I requested this book from NetGalley, because I have a vacation planned in Venice this summer, and I knew this would get me in the mood. Not that you ever need to “get in the mood” for a trip to Italy, but there’s still snow outside my window, and I’m trying to forget it’s winter. Also, I have a fondness for Gondolas since my first trip to Venice. I had gotten a book that promised the inside track on all the cool, obscure, non-touristy things to see while I was there. One of these was a trip to a forcola maker. This, if you don’t know it, is the piece that holds the oar on the gondola. It is also, by itself, a work of art, lovingly sculpted with sensuous curves. We went to Venice, guidebook in hand (yes, exactly like the tourists we mocked), and searched for that shop. When the rain began, we ignored it; determined to have an adventure. Finally, at the point of giving up, we sought shelter under the awning of a workshop. My husband pulled out the book, and I turned around. Of course, we were standing in the forcola maker’s shop.

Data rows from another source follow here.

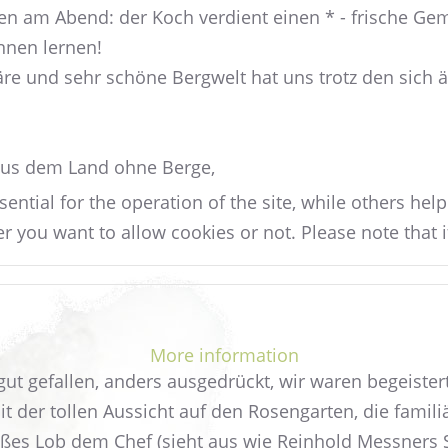
en am Abend: der Koch verdient einen * - frische G
nnen lernen!
re und sehr schöne Bergwelt hat uns trotz den sich
aus dem Land ohne Berge,
tial for the operation of the site, while others help
r you want to allow cookies or not. Please note that i
More information
ut gefallen, anders ausgedrückt, wir waren begeistert
der tollen Aussicht auf den Rosengarten, die famil
oßes Lob dem Chef (sieht aus wie Reinhold Messners 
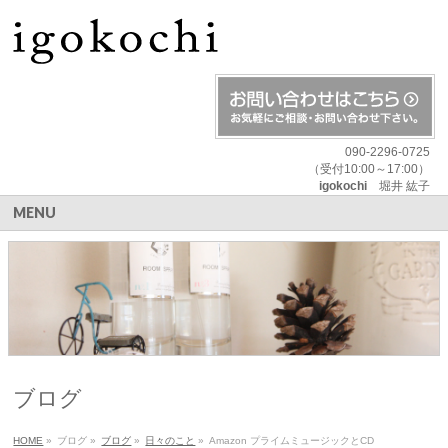
090-2296-0725
（受付10:00～17:00）
igokochi
堀井 紘子
MENU
ブログ
HOME
»
ブログ
»
ブログ
»
日々のこと
»
Amazon プライムミュージックとCD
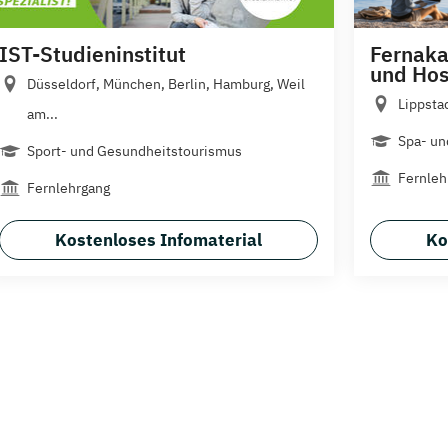
IST-Studieninstitut
Fernaka
und Hos
Düsseldorf, München, Berlin, Hamburg, Weil
Lippsta
am...
Spa- u
Sport- und Gesundheitstourismus
Fernleh
Fernlehrgang
Kostenloses Infomaterial
Ko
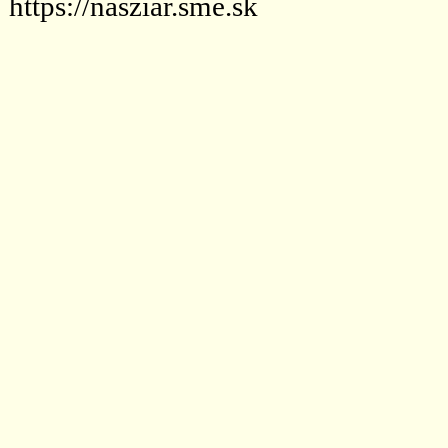
https://nasziar.sme.sk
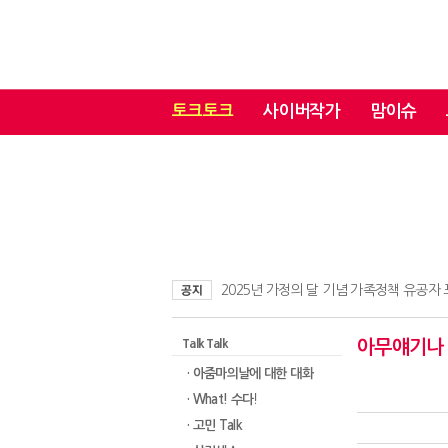
토크토크
사이버작가
맘이슈
2025년 가정의 달 기념 가족정책 유공자
Talk Talk
아무얘기나
· 아줌마의날에 대한 대화​
· What! 수다!
· 고민 Talk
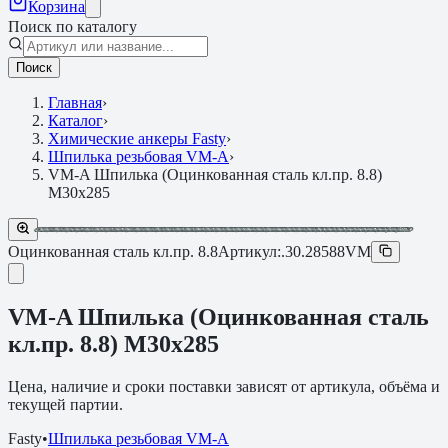
Корзина
Поиск по каталогу
Поиск
Главная
›
Каталог
›
Химические анкеры Fasty
›
Шпилька резьбовая VM-A
›
VM-A Шпилька (Оцинкованная сталь кл.пр. 8.8)
M30х285
Оцинкованная сталь кл.пр. 8.8
Артикул:
.30.28588VM
VM-A Шпилька (Оцинкованная сталь
кл.пр. 8.8) M30х285
Цена, наличие и сроки поставки зависят от артикула, объёма и
текущей партии.
Fasty
•
Шпилька резьбовая VM-A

The beauty of that shop has stayed with me for years, and, reading this book brought it all back. The story follows the gondola maker’s son Luca, as he searches for his destiny in 16th century Venice. The skill and craftsmanship it took to fashion the boats is related in lavish detail, and is surprisingly compelling. The care that the builders take is evident, as each laborer takes a responsibility for a part of the whole.
But it is not just a book about boat making. There is plenty of family drama and even a bit of romance. There are opulent parties and threadbare accommodations, all ranges of wealth within the confines of this strange and miraculous city. I especially loved the costume maker, who supplied people with fabulous party clothes on a rental basis. Not sure how much that cost, but it was way ahead of its time.
After leaving his family and a few short-lived positions, Luca takes refuge as a boatman for an artist. This provides an inside look at the position of the artist in this society — a person revered, but really just on the fringes of the wealthy nobles who are his clients. It also gives us a peek into the life of the boatmen, who glide around Venice, communicating in a vast language of gestures that only the boatmen share.
The thing about this story is that, while the characters are an interesting and motley crew, the gondola is truly the living, breathing, heart of this book. The love and craft that is poured into each boat is evident in the detail, and every descriptive phrase brought it to life. I am sure that when I return to Venice this summer, I will see the city in a whole new light. And, even if you aren’t able to take the trip, reading this book will almost make you feel as if you had.